Challenges and solutions
- Flickering is often noticed in LEDs. This harms human health. Therefore, the modulation in LEDs should be done in a way to avoid flickering.
- Different levels of illuminance are required for performing different activities. Therefore, the algorithms for dimming should be designed so that the required illuminance in a particular place is fulfilled.
- The noise due to ambient light sources degrades the performance. So, new ways should be proposed to reduce the noise more effectively than the previously used techniques.
- As it has a low communication range, the range should be increased.
- Mobility should be enhanced.
- Infrastructure challenges as it is difficult to integrate with existing wireless networks. Hybrid systems need to be developed to counter this problem.

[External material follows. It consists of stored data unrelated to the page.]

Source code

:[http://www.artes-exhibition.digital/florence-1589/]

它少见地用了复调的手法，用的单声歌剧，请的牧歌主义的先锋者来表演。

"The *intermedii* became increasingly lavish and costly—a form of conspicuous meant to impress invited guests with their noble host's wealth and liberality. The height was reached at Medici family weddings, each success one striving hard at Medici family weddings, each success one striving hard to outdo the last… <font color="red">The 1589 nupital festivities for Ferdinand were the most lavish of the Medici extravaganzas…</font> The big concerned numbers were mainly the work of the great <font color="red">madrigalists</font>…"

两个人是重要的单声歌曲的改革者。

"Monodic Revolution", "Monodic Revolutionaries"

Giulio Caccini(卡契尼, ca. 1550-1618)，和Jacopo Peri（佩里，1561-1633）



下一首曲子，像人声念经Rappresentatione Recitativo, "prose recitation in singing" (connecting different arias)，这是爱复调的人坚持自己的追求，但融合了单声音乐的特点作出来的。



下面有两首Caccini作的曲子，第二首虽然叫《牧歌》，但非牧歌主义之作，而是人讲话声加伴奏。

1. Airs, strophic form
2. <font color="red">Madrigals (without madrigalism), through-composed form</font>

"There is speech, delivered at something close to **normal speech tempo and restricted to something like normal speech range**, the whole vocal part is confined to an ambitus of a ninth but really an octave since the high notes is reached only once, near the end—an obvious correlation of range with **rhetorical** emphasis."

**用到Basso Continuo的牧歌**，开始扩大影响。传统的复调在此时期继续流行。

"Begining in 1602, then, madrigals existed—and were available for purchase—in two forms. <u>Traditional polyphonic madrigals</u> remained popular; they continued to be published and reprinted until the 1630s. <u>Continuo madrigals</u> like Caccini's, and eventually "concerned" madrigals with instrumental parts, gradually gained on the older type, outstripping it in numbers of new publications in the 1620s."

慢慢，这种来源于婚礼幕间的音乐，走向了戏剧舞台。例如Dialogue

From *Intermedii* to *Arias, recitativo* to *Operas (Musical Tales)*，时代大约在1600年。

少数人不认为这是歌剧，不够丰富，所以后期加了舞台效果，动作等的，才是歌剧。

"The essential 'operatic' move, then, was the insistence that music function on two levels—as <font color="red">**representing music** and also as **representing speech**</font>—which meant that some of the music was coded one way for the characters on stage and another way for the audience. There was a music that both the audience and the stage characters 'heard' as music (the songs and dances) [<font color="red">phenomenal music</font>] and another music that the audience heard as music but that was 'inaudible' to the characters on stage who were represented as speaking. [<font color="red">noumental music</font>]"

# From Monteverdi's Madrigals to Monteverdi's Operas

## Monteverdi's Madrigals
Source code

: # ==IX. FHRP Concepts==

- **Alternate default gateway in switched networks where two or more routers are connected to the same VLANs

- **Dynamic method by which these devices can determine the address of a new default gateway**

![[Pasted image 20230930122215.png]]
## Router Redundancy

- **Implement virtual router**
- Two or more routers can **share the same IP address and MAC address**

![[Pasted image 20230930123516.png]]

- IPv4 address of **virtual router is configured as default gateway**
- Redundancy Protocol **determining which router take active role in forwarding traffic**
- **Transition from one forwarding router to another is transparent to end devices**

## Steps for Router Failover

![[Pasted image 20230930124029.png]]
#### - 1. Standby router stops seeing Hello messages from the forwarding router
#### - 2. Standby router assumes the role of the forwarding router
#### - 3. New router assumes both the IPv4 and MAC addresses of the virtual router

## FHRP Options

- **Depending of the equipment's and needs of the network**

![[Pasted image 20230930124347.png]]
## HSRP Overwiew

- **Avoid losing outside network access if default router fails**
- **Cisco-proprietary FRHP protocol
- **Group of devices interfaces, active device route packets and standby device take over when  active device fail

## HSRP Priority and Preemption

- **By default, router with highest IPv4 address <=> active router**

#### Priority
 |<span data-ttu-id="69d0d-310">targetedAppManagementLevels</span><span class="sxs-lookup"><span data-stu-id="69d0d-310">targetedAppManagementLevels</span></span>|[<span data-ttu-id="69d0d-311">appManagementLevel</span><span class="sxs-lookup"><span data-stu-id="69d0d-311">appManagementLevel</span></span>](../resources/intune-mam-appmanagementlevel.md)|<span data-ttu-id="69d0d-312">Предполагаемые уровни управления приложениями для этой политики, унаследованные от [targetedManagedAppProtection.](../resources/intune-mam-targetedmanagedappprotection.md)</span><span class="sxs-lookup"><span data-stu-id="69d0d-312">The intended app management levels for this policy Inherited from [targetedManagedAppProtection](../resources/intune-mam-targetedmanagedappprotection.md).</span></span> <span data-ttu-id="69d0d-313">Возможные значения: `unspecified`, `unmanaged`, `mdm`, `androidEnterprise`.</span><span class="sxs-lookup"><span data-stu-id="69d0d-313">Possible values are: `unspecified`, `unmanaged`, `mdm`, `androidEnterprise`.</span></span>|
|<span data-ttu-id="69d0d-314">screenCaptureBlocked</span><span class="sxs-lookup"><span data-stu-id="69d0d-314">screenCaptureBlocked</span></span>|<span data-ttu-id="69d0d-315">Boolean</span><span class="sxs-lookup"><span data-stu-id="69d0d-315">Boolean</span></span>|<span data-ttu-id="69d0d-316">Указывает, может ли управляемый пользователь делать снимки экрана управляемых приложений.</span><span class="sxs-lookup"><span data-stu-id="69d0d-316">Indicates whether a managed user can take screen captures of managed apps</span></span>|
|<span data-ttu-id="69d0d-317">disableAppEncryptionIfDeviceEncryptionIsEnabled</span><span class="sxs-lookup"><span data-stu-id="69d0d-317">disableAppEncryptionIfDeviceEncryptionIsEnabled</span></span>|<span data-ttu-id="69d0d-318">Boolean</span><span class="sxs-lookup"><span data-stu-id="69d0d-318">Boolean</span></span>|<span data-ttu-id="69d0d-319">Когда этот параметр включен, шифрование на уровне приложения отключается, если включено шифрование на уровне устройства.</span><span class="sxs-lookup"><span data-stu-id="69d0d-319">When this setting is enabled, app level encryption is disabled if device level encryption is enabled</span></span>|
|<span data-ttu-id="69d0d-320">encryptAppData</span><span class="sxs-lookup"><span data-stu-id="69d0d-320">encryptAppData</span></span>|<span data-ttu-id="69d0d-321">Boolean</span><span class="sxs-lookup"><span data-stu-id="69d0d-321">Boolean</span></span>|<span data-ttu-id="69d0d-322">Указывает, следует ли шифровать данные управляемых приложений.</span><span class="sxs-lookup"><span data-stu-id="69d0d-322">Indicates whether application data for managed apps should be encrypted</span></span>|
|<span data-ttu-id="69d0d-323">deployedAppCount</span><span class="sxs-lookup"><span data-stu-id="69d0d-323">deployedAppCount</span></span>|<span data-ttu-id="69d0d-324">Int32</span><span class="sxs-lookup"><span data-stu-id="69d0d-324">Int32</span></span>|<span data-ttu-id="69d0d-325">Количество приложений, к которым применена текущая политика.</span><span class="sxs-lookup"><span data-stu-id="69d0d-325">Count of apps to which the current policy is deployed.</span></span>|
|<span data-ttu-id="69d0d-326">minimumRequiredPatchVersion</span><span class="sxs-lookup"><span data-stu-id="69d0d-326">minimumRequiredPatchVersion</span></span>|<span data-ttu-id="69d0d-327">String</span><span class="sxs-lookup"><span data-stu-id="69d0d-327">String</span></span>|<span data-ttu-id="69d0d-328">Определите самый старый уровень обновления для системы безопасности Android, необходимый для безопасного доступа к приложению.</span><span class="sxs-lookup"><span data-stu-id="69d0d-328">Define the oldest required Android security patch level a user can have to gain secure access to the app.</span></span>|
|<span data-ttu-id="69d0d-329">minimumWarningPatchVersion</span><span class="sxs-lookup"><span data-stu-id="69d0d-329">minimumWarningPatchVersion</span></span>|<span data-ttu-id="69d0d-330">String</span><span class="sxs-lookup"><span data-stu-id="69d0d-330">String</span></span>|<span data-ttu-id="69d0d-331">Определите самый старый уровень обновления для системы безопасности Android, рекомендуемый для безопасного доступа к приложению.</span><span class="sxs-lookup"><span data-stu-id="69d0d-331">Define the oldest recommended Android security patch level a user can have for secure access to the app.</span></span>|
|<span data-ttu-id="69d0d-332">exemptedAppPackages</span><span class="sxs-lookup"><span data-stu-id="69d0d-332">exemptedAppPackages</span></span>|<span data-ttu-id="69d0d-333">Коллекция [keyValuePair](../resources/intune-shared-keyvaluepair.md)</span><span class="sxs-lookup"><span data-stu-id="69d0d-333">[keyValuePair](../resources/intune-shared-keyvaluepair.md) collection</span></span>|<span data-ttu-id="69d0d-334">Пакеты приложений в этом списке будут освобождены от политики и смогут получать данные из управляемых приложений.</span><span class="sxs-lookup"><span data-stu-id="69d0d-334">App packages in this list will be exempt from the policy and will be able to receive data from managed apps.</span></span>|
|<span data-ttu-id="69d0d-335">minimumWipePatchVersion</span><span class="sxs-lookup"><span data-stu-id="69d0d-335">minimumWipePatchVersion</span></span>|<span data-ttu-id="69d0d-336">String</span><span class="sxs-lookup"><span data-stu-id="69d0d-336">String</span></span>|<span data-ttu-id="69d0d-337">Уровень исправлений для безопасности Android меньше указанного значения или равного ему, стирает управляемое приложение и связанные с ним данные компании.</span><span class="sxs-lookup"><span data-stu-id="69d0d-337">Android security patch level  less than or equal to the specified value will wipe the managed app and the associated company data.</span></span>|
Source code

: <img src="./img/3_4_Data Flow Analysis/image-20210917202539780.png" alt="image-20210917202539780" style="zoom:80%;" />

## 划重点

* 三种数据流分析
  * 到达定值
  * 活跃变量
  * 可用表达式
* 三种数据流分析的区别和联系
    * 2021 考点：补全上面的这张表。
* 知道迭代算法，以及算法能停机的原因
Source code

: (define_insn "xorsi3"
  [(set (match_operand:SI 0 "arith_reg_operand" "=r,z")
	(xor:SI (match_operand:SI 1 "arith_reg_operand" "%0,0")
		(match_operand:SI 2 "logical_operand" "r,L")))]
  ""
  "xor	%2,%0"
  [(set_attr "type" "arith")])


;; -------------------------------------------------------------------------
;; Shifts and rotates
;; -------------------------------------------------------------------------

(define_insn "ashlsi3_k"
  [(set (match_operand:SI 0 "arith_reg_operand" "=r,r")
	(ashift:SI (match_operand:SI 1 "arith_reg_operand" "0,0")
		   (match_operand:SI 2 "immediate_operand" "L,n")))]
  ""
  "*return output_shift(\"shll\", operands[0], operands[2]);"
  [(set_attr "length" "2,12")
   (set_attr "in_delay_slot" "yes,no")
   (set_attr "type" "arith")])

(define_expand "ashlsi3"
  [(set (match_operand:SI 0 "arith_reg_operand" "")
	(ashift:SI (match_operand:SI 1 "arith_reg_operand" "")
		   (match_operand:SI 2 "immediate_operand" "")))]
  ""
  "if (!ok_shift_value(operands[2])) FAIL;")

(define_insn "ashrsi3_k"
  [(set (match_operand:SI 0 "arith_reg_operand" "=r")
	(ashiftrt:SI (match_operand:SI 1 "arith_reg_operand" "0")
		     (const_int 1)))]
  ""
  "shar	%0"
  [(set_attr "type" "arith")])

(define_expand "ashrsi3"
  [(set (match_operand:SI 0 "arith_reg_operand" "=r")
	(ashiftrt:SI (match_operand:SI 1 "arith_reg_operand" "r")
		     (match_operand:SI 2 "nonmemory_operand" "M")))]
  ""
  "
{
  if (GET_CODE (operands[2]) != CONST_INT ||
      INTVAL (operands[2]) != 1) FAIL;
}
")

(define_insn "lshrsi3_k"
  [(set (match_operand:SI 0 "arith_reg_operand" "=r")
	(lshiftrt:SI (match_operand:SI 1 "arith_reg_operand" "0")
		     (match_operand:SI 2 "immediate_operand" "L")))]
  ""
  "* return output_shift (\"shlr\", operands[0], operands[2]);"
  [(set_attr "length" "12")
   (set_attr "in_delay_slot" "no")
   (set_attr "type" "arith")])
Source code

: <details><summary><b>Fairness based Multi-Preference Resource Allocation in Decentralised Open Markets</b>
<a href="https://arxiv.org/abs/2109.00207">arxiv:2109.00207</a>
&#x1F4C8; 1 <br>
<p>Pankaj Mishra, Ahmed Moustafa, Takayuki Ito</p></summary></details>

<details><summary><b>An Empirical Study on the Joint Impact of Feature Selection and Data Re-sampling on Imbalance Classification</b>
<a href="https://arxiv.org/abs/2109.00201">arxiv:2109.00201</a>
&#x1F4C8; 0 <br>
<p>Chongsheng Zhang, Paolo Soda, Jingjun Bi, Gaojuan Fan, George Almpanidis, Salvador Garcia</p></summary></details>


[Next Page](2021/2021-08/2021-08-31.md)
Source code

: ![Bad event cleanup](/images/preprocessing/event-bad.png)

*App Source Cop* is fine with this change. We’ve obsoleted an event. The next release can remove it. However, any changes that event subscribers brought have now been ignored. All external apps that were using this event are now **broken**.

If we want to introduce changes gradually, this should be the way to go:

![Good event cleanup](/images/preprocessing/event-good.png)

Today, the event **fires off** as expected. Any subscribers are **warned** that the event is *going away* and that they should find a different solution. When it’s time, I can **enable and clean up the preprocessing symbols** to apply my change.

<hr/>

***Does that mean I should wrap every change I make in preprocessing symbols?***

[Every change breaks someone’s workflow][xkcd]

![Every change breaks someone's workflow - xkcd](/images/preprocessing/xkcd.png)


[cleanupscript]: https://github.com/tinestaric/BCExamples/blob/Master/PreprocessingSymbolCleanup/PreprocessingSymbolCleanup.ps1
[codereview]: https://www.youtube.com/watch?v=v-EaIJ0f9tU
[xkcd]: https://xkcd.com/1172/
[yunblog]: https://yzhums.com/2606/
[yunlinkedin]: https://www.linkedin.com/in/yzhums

With the RF limitations in place, VLC technology must be given due importance. There are numerous challenges that the technology faces in its practical implementation which need to be addressed. VLC technology shows bright prospects in the future 4G or 5G wireless access networks due to its inherent advantages. Standard regulations are also needed to regulate this technology and its use. Further research in this area can prove to be worthwhile.
- Write a note on the emerging VLC technology, how does it work and mention the challenges in its practical implementation.